(MATERIAL FOR THE TASK)
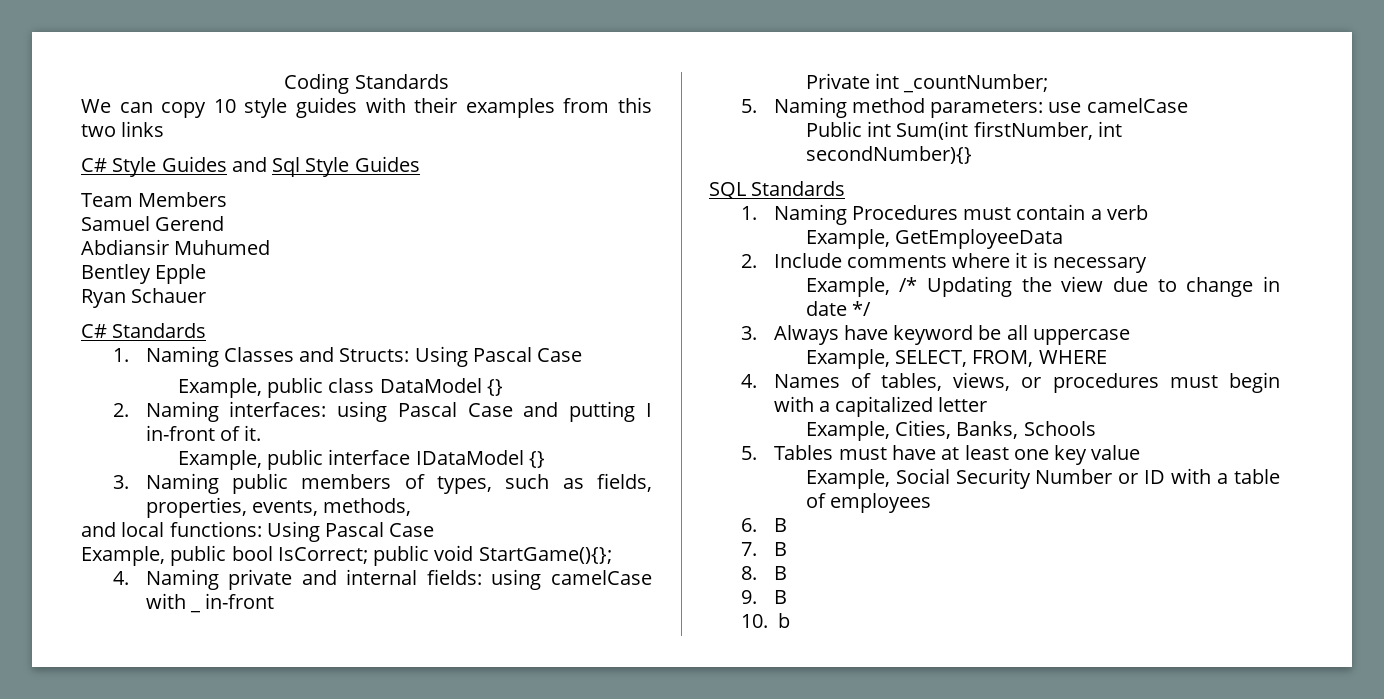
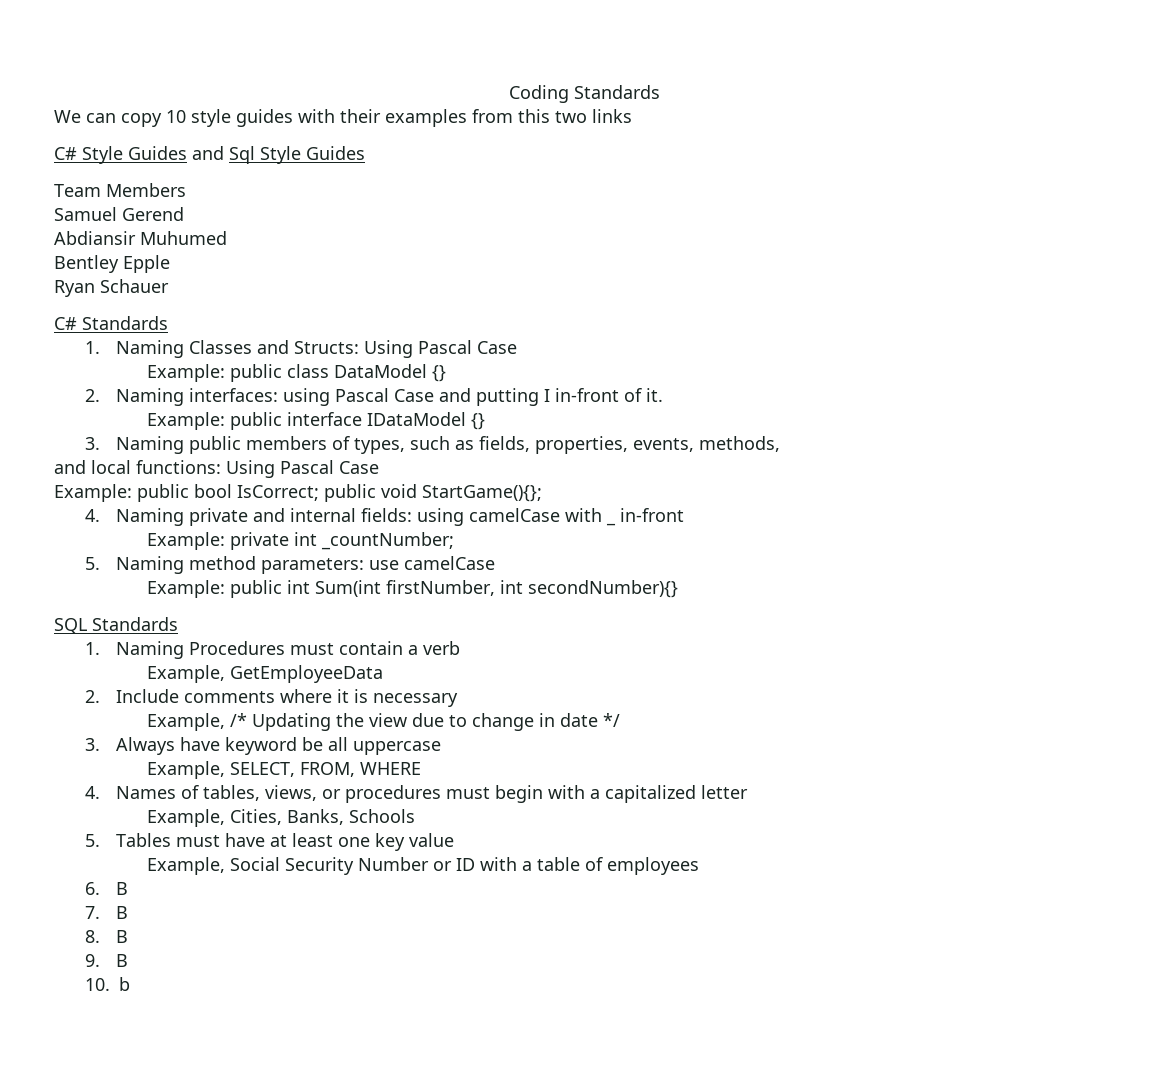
[177,378,262,398] Example, -> [146,364,225,382] Example:
[177,450,262,470] Example, -> [146,412,225,430] Example:
[81,546,165,566] Example, -> [54,484,132,502] Example:
[805,73,870,89] Private -> [146,532,289,550] Example: private
[805,121,862,137] Public -> [146,580,282,598] Example: public

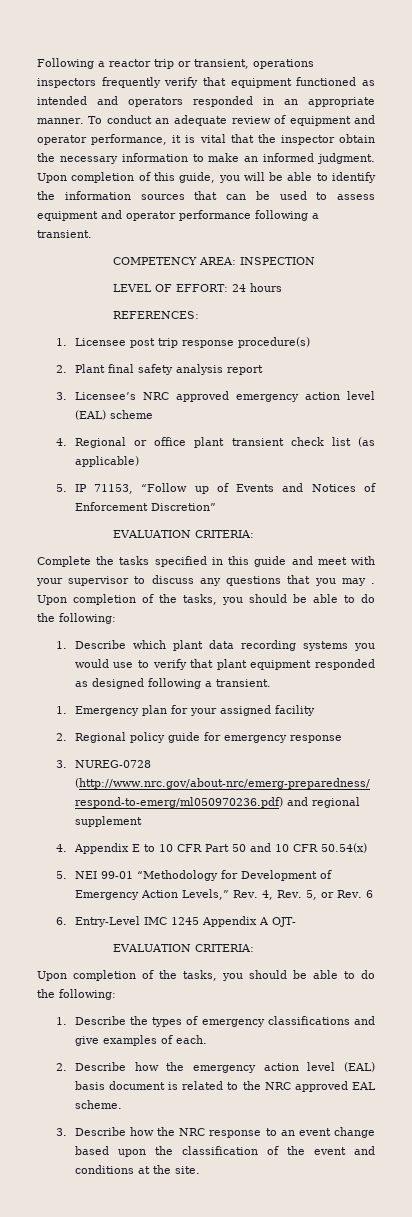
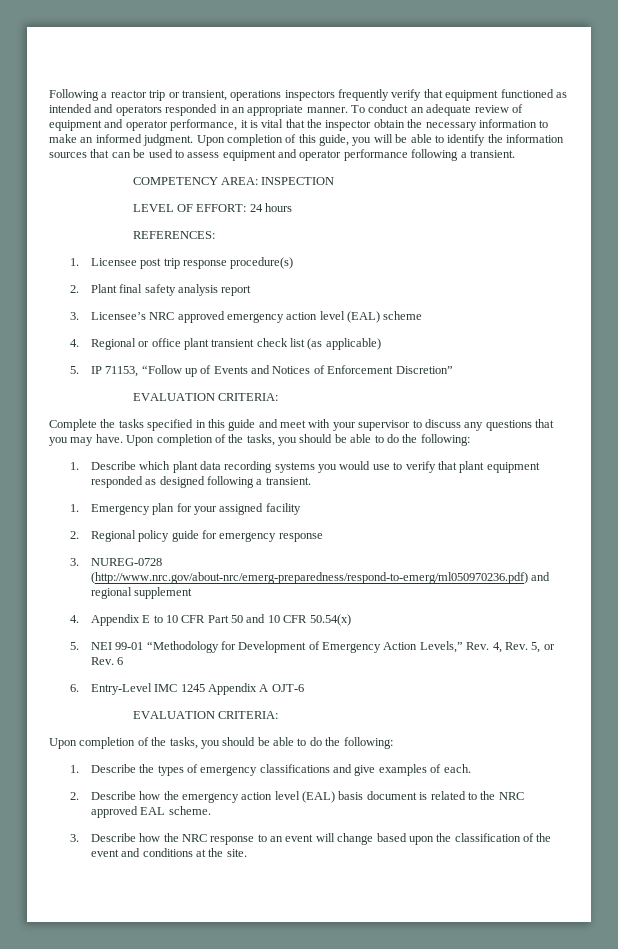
[371,583,376,584] . -> [95,434,123,443] have.
[271,917,296,927] OJT- -> [271,684,304,692] OJT-6
(331, 1132) none -> [315,833,335,842] will

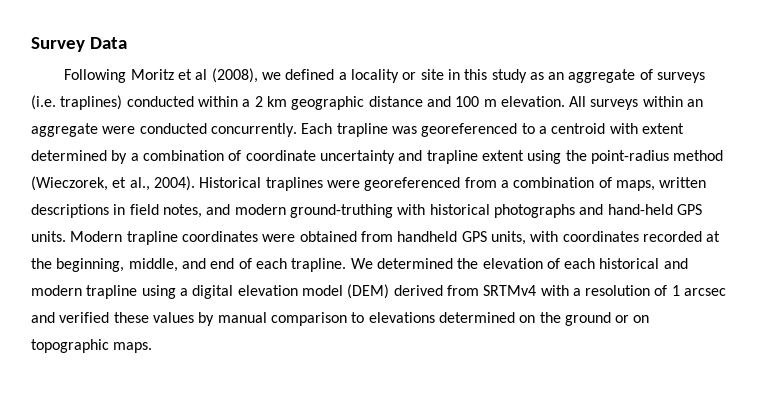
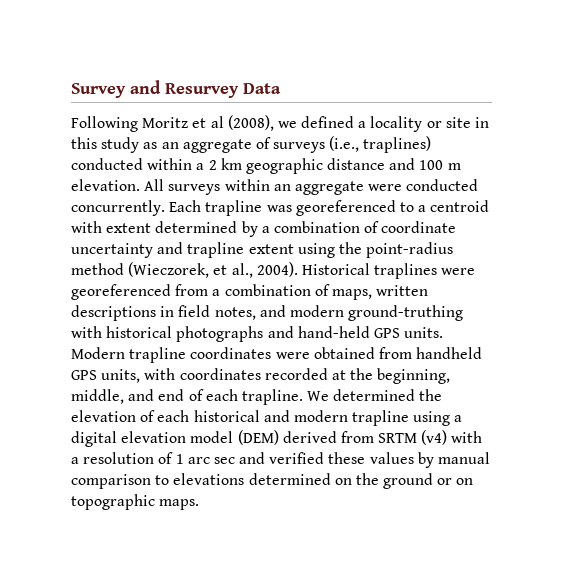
(85, 44) none -> [130,80,239,98] and Resurvey
[31,95,56,110] (i.e. -> [329,136,360,152] (i.e.,
[483,285,537,296] SRTMv4 -> [378,430,448,445] SRTM (v4)
[684,288,727,296] arcsec -> [187,457,235,464] arc sec

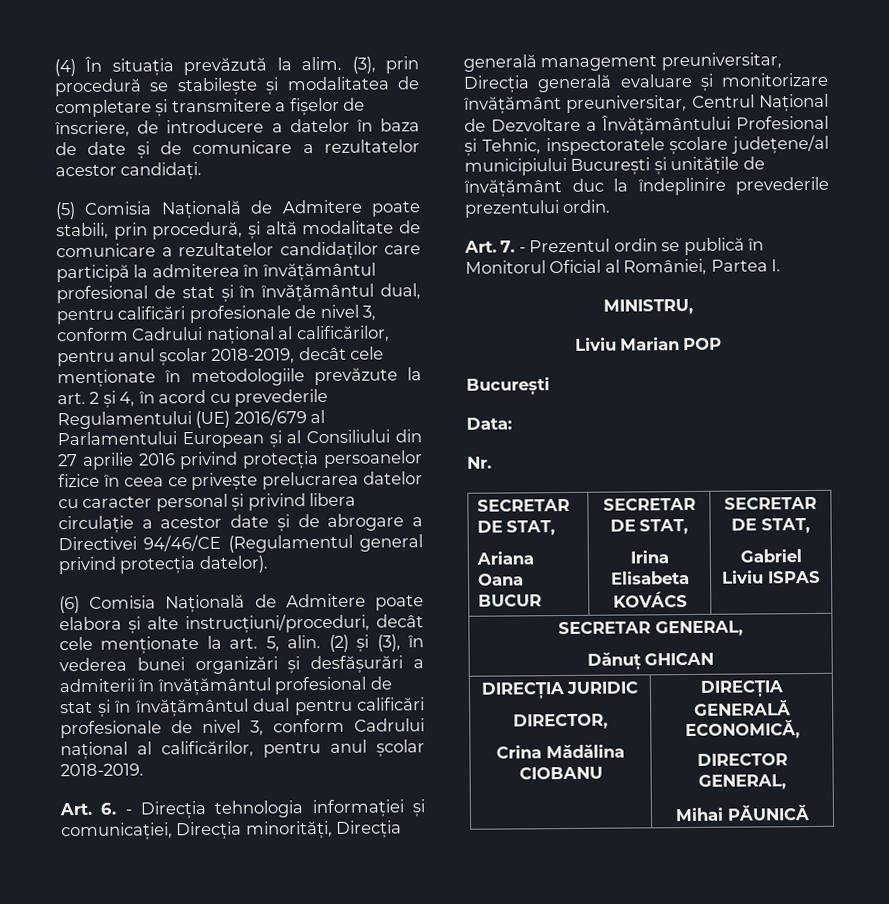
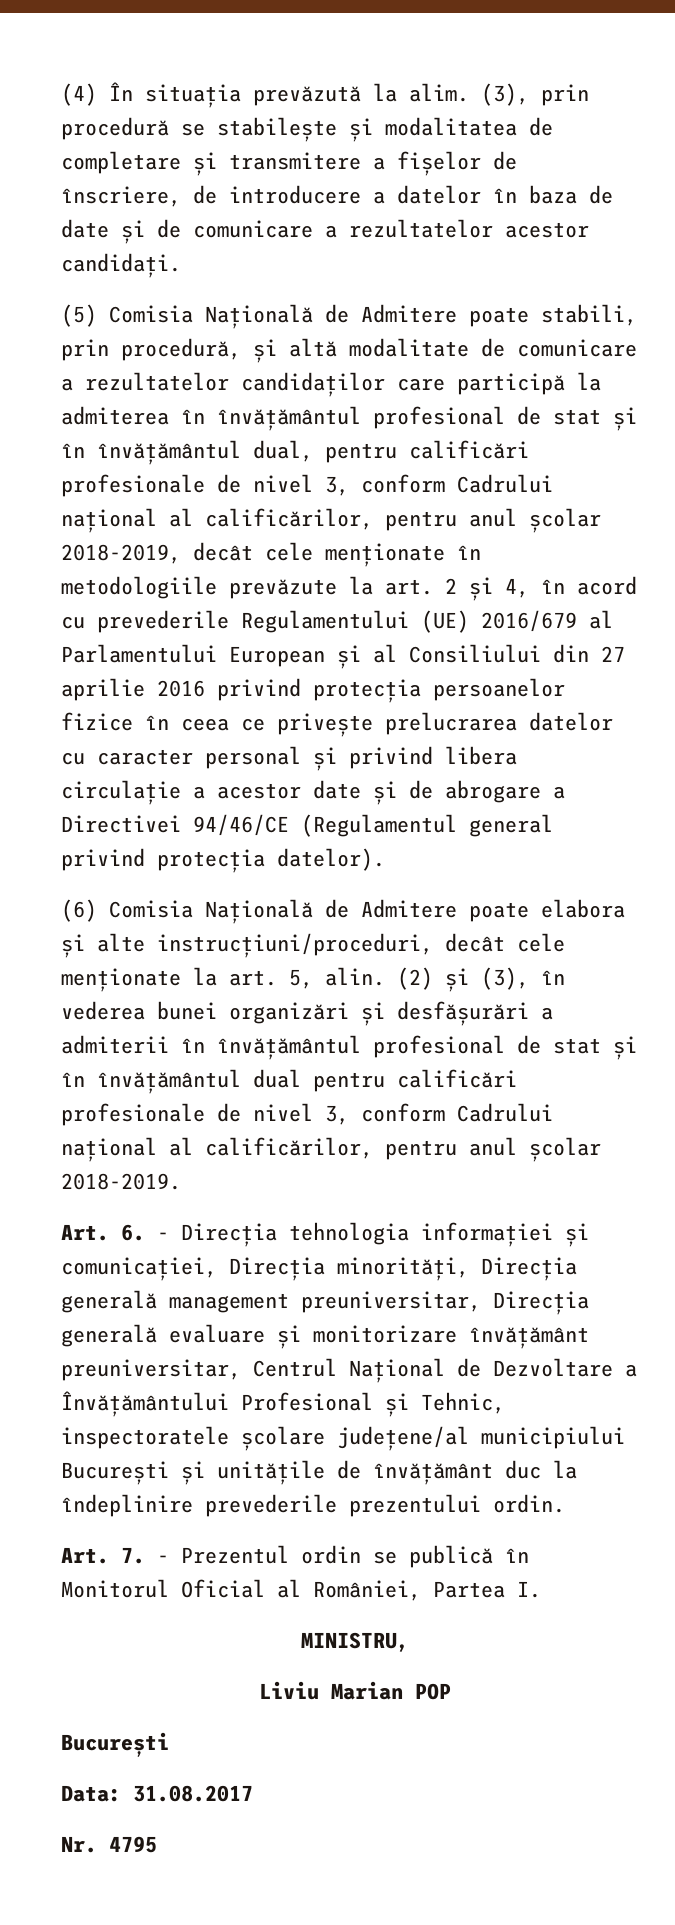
(512, 423) none -> [133,1785,253,1802] 31.08.2017
[476,498,570,512] [476,520,556,536] [475,551,534,565] [476,573,524,586] [477,594,542,607] [602,497,696,511] [609,519,689,535] [629,550,669,564] [609,570,690,585] [612,591,688,608] [724,496,817,510] [731,518,810,534] [739,549,802,563] [721,570,821,584] [558,620,743,637] [586,652,715,671] [480,681,639,700] [513,713,608,730] [496,744,625,759] [518,766,603,780] [699,680,784,698] [693,699,791,716] [684,719,800,740] [696,753,788,766] [698,774,786,790] [675,804,810,822] // SECRETAR DE STAT, // Ariana Oana BUCUR | SECRETAR DE STAT, // Irina Elisabeta KOVÁCS | SECRETAR DE STAT, // Gabriel Liviu ISPAS // SECRETAR GENERAL, // Dănuț GHICAN // DIRECȚIA JURIDIC // DIRECTOR, // Crina Mădălina CIOBANU | DIRECȚIA GENERALĂ ECONOMICĂ, // DIRECTOR GENERAL, // Mihai PĂUNICĂ -> [109,1836,157,1853] 4795

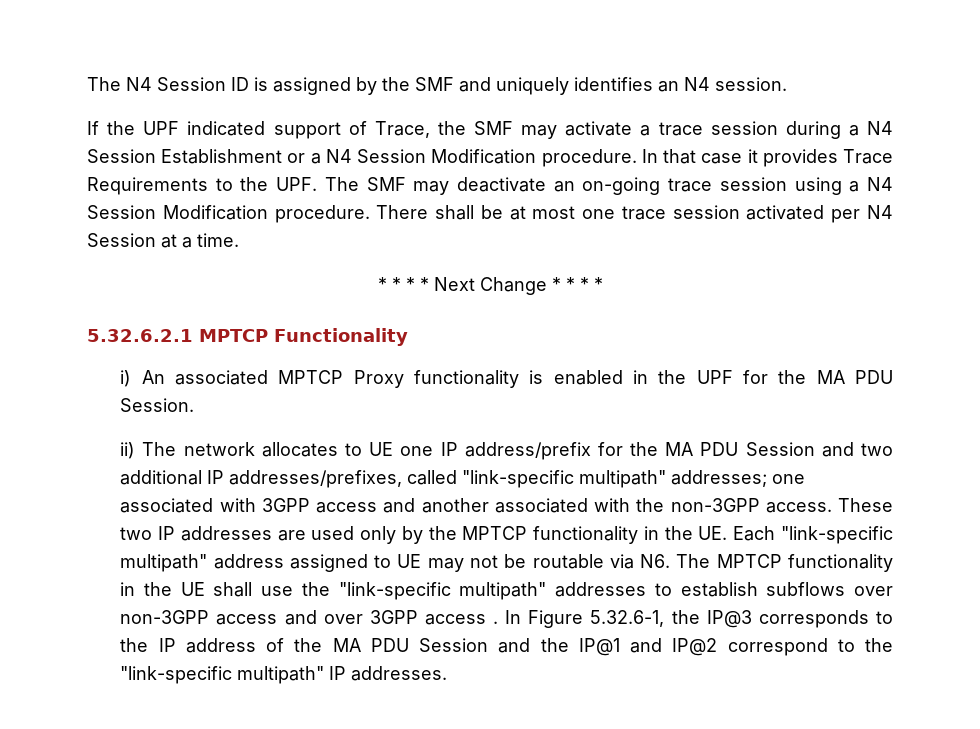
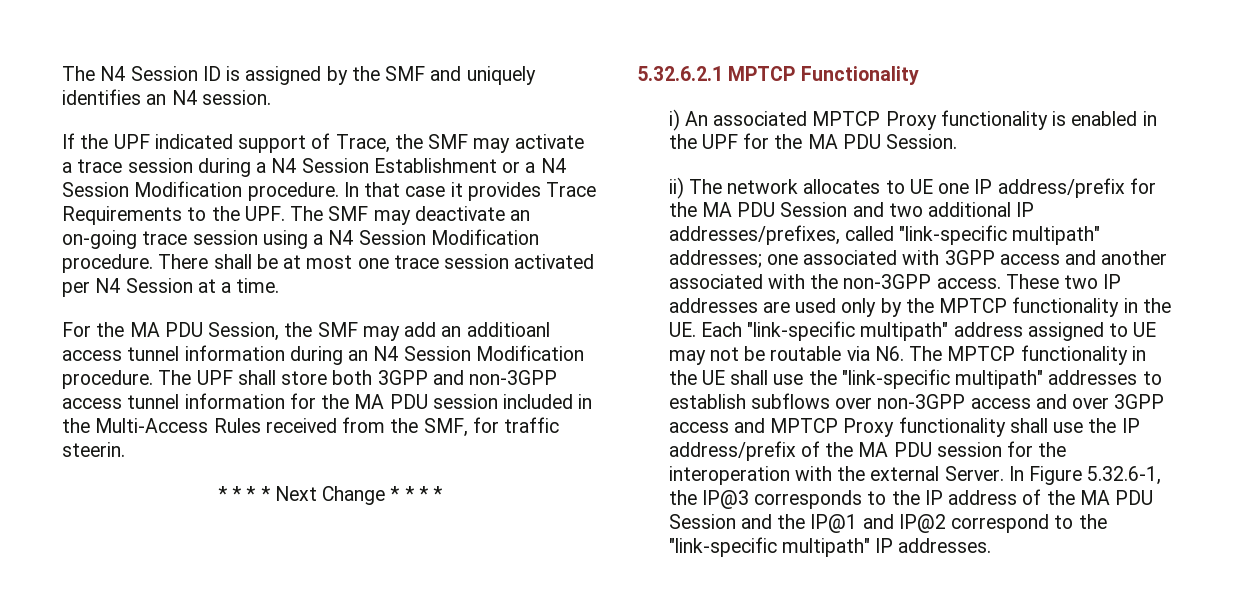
(239, 240) none -> [62,322,550,341] [62,345,584,365] [62,370,558,389] [62,393,593,409] [62,417,560,437] [62,442,125,457] // For the MA PDU Session, the SMF may add an additioanl access tunnel information during an N4 Session Modification procedure. The UPF shall store both 3GPP and non-3GPP access tunnel information for the MA PDU session included in the Multi-Access Rules received from the SMF, for traffic steerin.
[493,621,499,624] . -> [733,417,1140,437] [668,441,1067,461] [668,466,1004,485] and MPTCP Proxy functionality shall use the IP address/prefix of the MA PDU session for the interoperation with the external Server.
(End MATERIAL FOR THE TASK)
WORK INSTRUCTIONS — Any pictures above are to be left out. Retype the rest of the records exactly.

TASK SOLUTION —
[177,378,262,398] Example, -> [146,364,225,382] Example:
[177,450,262,470] Example, -> [146,412,225,430] Example:
[81,546,165,566] Example, -> [54,484,132,502] Example:
[805,73,870,89] Private -> [146,532,289,550] Example: private
[805,121,862,137] Public -> [146,580,282,598] Example: public

[371,583,376,584] . -> [95,434,123,443] have.
[271,917,296,927] OJT- -> [271,684,304,692] OJT-6
(331, 1132) none -> [315,833,335,842] will

(85, 44) none -> [130,80,239,98] and Resurvey
[31,95,56,110] (i.e. -> [329,136,360,152] (i.e.,
[483,285,537,296] SRTMv4 -> [378,430,448,445] SRTM (v4)
[684,288,727,296] arcsec -> [187,457,235,464] arc sec

(512, 423) none -> [133,1785,253,1802] 31.08.2017
[476,498,570,512] [476,520,556,536] [475,551,534,565] [476,573,524,586] [477,594,542,607] [602,497,696,511] [609,519,689,535] [629,550,669,564] [609,570,690,585] [612,591,688,608] [724,496,817,510] [731,518,810,534] [739,549,802,563] [721,570,821,584] [558,620,743,637] [586,652,715,671] [480,681,639,700] [513,713,608,730] [496,744,625,759] [518,766,603,780] [699,680,784,698] [693,699,791,716] [684,719,800,740] [696,753,788,766] [698,774,786,790] [675,804,810,822] // SECRETAR DE STAT, // Ariana Oana BUCUR | SECRETAR DE STAT, // Irina Elisabeta KOVÁCS | SECRETAR DE STAT, // Gabriel Liviu ISPAS // SECRETAR GENERAL, // Dănuț GHICAN // DIRECȚIA JURIDIC // DIRECTOR, // Crina Mădălina CIOBANU | DIRECȚIA GENERALĂ ECONOMICĂ, // DIRECTOR GENERAL, // Mihai PĂUNICĂ -> [109,1836,157,1853] 4795

(239, 240) none -> [62,322,550,341] [62,345,584,365] [62,370,558,389] [62,393,593,409] [62,417,560,437] [62,442,125,457] // For the MA PDU Session, the SMF may add an additioanl access tunnel information during an N4 Session Modification procedure. The UPF shall store both 3GPP and non-3GPP access tunnel information for the MA PDU session included in the Multi-Access Rules received from the SMF, for traffic steerin.
[493,621,499,624] . -> [733,417,1140,437] [668,441,1067,461] [668,466,1004,485] and MPTCP Proxy functionality shall use the IP address/prefix of the MA PDU session for the interoperation with the external Server.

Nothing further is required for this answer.